Something inside her closed. She was afraid he was trying to implicate Miriam. "No. Only like she’d been running, p’raps, or frightened."
Was that a lie? He had no way of knowing. He recognized that she was not going to tell him any more. He rose to his feet. The fact that she had withdrawn her trust, at least as far as Miriam was concerned, did not alter his admiration for her or his intent to do all he could to find some way of helping.
"I shall go and speak with Mrs. Gardiner," he told her. "Please do not discuss this with anyone else. I shall return when I have something to tell you or if I need to ask you anything further. You have my word I shall take no steps without your permission."

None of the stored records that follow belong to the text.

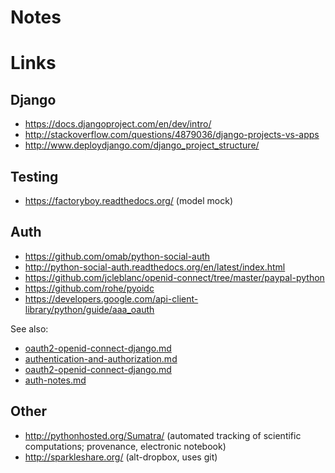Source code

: # Notes


# Links

## Django

* https://docs.djangoproject.com/en/dev/intro/
* http://stackoverflow.com/questions/4879036/django-projects-vs-apps
* http://www.deploydjango.com/django_project_structure/

## Testing

* https://factoryboy.readthedocs.org/ (model mock)

## Auth

* https://github.com/omab/python-social-auth
* http://python-social-auth.readthedocs.org/en/latest/index.html
* https://github.com/jcleblanc/openid-connect/tree/master/paypal-python
* https://github.com/rohe/pyoidc
* https://developers.google.com/api-client-library/python/guide/aaa_oauth

See also:

* [oauth2-openid-connect-django.md](./oauth2-openid-connect-django.md)
* [authentication-and-authorization.md](./authentication-and-authorization.md)
* [oauth2-openid-connect-django.md](./oauth2-openid-connect-django.md)
* [auth-notes.md](./auth-notes.md)

## Other

* http://pythonhosted.org/Sumatra/ (automated tracking of scientific computations; provenance, electronic notebook)
* http://sparkleshare.org/ (alt-dropbox, uses git)

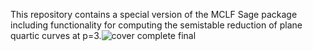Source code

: This repository contains a special version of the MCLF Sage package including functionality for computing the semistable reduction of plane quartic curves at p=3.![cover complete final](https://github.com/oossen/mclf/assets/80920347/576c2eb1-22fc-41c7-babe-0f855b8e1b66)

"Thank you," she answered. "I–I am grateful, Mr. Rathbone. Will you tell Mrs. Monk that, too … and…"
"Yes?"
"No-nothing else."
He banged on the door, and the jailer let him out. He walked away along the dim corridor with a fluttering fear inside him as to what else she might have been going to say to Hester. She was a woman prepared to go to any lengths, make any sacrifice, for what she believed to be right and to save those she loved. No wonder Hester was keen in her defense. In the same place she might so easily have done the same things. He could picture Hester with just this blind loyalty, sacrificing herself rather than denying the greater principle. Was that what Cleo had been going to say-some instruction or warning to Hester about the medicines? Was it a request, or was Hester already doing it even now?